To accept SSH login requests, the daemon must generate a secure channel for communication that’s impervious to snooping or tampering, then handle and validate sensitive credentials. Only then can it instantiate a shell process on the host computer with the right privileges. This entire process involves a lot of code, running with the highest level of privilege (so it can create a process for any user account), that must operate perfectly or risk deeply compromising the system. Incoming requests can come from anywhere on the internet and are initially indistinguishable from attacks, so it’s hard to imagine a more attractive target with higher stakes.
Given the large attack surface and the severity of any vulnerability, extensive efforts to mitigate risk are justified for the daemon process. Figure 2-1 shows a simplified view of how it is designed to protect this critical trust boundary.
Figure 2-1 How the design of the SSH daemon protects critical trust boundaries
Working from the top, each incoming connection forks a low-privilege child process, which listens on the socket and communicates with the parent (superuser) process. This child process also sets up the protocol’s complex secure-channel encryption and accepts login credentials that it passes to the privileged parent, which decides whether or not to trust the incoming request and grant it a shell. Forking a new child process for each request provides a strategic protection on the trust boundary; it isolates as much of the work as possible, and also minimizes the risk of unintentional side effects building up within the main daemon process. When a user successfully logs in, the daemon creates a new shell process with the privileges of the authenticated user account. When a login attempt fails to authenticate, the child process that handled the request terminates, so it can’t adversely affect the system in the future.

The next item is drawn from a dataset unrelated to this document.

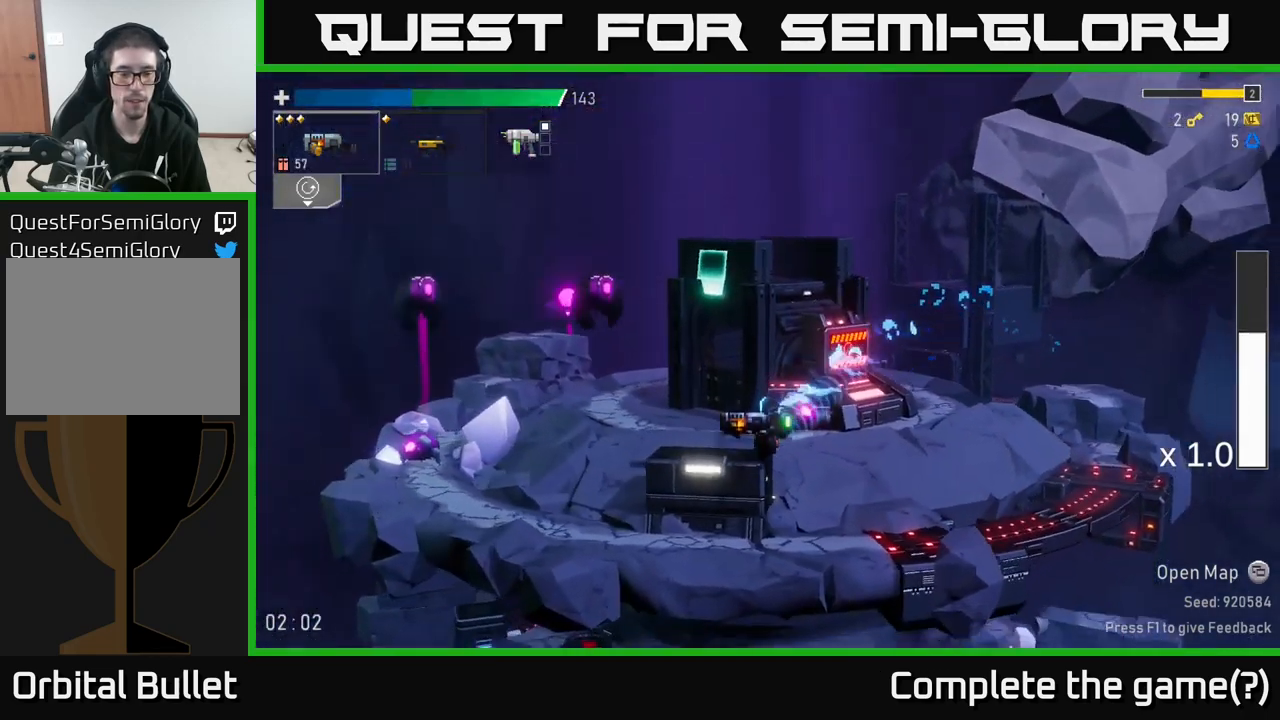
{"buttons": [], "left_stick": "left", "right_stick": "center", "events": [[350, "R2", "down"], [450, "R2", "up"]]}
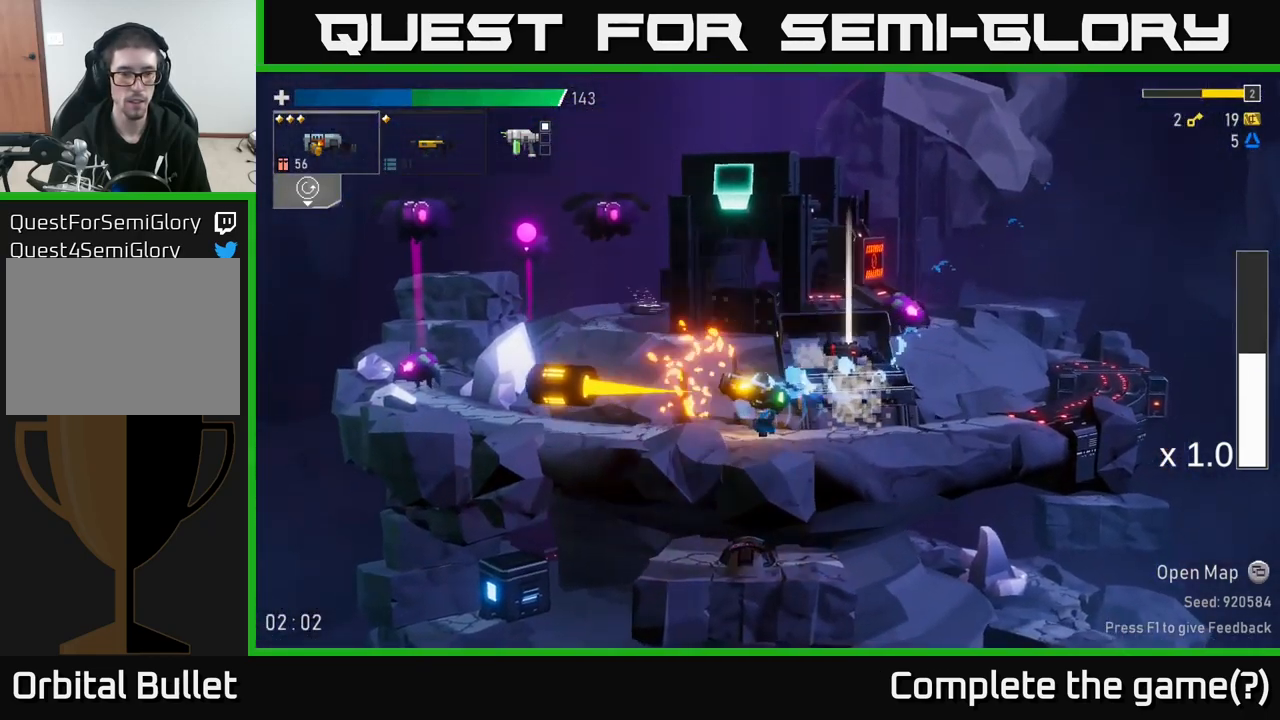
{"buttons": [], "left_stick": "left", "right_stick": "center", "events": [[333, "R2", "down"], [450, "R2", "up"]]}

As with assets, you’ll decide when to lump together or split trust levels. In an operating system, the superuser is, of course, the highest level of trust, and some other administrative users may be close enough that you should consider them to be just as privileged. Authorized users typically rank next on the totem pole of trust. Some users may form a more trusted group with special privileges, but usually, there is no need to decide who you trust a little or more or less among them. Guest accounts typically rank lowest in trust, and you should probably emphasize protecting the system from them, rather than protecting their resources.
Web services need to resist malicious client users, so web frontend systems may validate incoming traffic and only forward well-formed requests for service, in effect straddling the trust boundary to the internet. Web servers often connect to more trusted databases and microservices behind a firewall. If money is involved (say, in a credit card processing service), a dedicated high-trust system should handle payments, ideally isolated in a fenced-off area of the datacenter. Authenticated users should be trusted to access their own account data, but you should treat them as very much untrusted beyond that, since anyone can typically create a login. Anonymous public web access represents an even lower trust level, and static public content could be served by machines unconnected to any private data services.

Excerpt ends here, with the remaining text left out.